Sovmots Investments Ltd v Secretary of State for the Environment [1979] AC 144
Property Law – Compulsory Purchase – Ancillary rights
Facts:
A 150 year lease was granted to S Ltd (appellant) who built an office complex. 36 residential maisonettes were on top of the office complex but were not inhabited. The London Borough Council (LBC) purchased the flats as a leasehold. A special right of access was granted over the lifts and stairs. Ancillary rights were expressly passed in the conveyance (water, gas, electricity). LBC subleased the flats to B Ltd (appellant). A public inquiry found that even though LBC did not purchase the flats as a freehold, it did not invalidate the compulsory purchase as LBC had grounds to do so under s 189(1) of the Housing Act 1957 (the Act). The appellants objected.
Issues:
Whether the maisonettes were houses under the definition and whether the ancillary rights were required to be specified in the compulsory purchase order.
Held:
The appeal was allowed. Wheeldon v Burrows was considered, finding that the ancillary rights sought to be acquired did not pass under the first rule of Wheeldon. Instead, it related to voluntary conveyances for the sale of land and was established on the principle that a grantor could not derogate from his own grant. It did not apply to a compulsory purchase. Further the ancillary rights did not suffice s 62 of the Law of Property Act 1925 as it could not operate unless there had been some diversity of ownership or occupation of the quasi-dominant and quasi-servient tenements to the conveyance. The ancillary rights did not pass by necessary implication even though the definition of a “house” under s 189(1) of the Act was wide.
Updated 21 March 2026
This case summary accurately states the decision in Sovmots Investments Ltd v Secretary of State for the Environment [1979] AC 144. The core legal principles affirmed by the House of Lords remain good law: (1) the rule in Wheeldon v Burrows does not apply to compulsory acquisition because it rests on the principle that a grantor cannot derogate from his own grant, a voluntary concept inapplicable where land is taken compulsorily; and (2) section 62 of the Law of Property Act 1925 requires prior diversity of ownership or occupation as between the quasi-dominant and quasi-servient tenements before it can operate on a conveyance.

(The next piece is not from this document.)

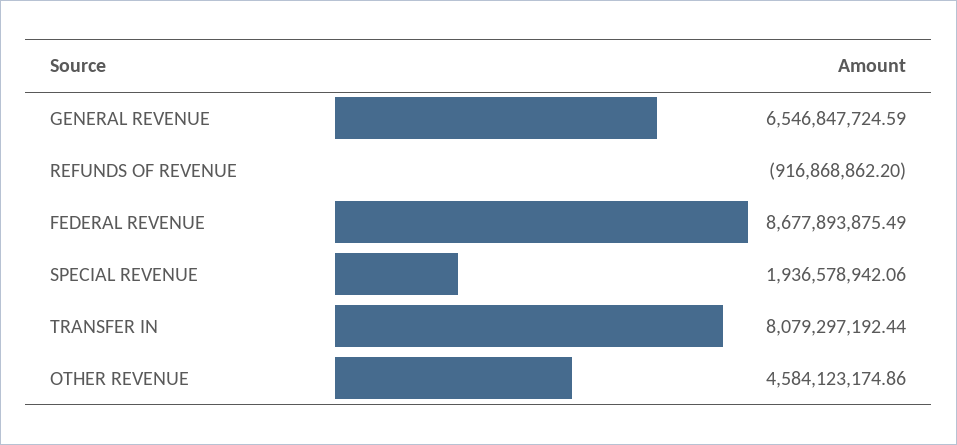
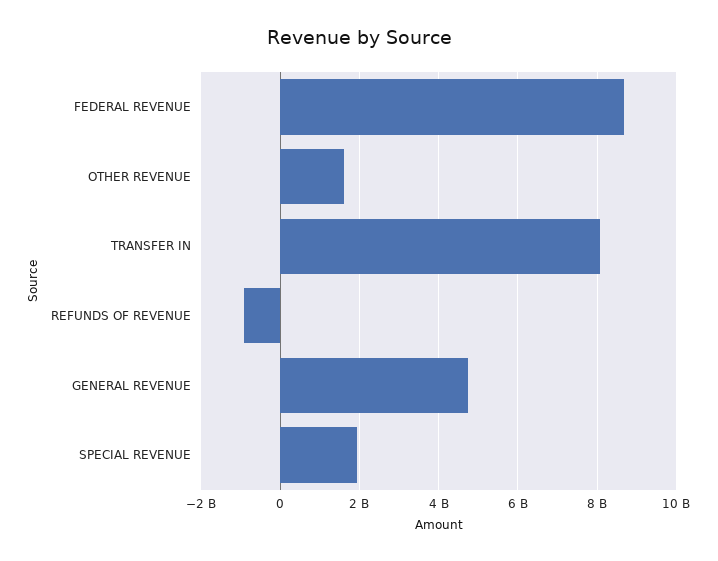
GENERAL REVENUE: 6546847724.59 -> 4800000000
OTHER REVENUE: 4584123174.86 -> 1600000000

These principles continue to be cited in land law and compulsory purchase contexts. Note that the Housing Act 1957 has been repealed and replaced by later housing legislation, but this does not affect the enduring authority of the case on the general law of easements and compulsory purchase. Students should be aware that subsequent case law, including P & S Platt Ltd v Crouch [2003] EWCA Civ 1110, has further refined the operation of section 62 LPA 1925, particularly the diversity of occupation requirement. The article remains broadly accurate for its purpose as a case summary.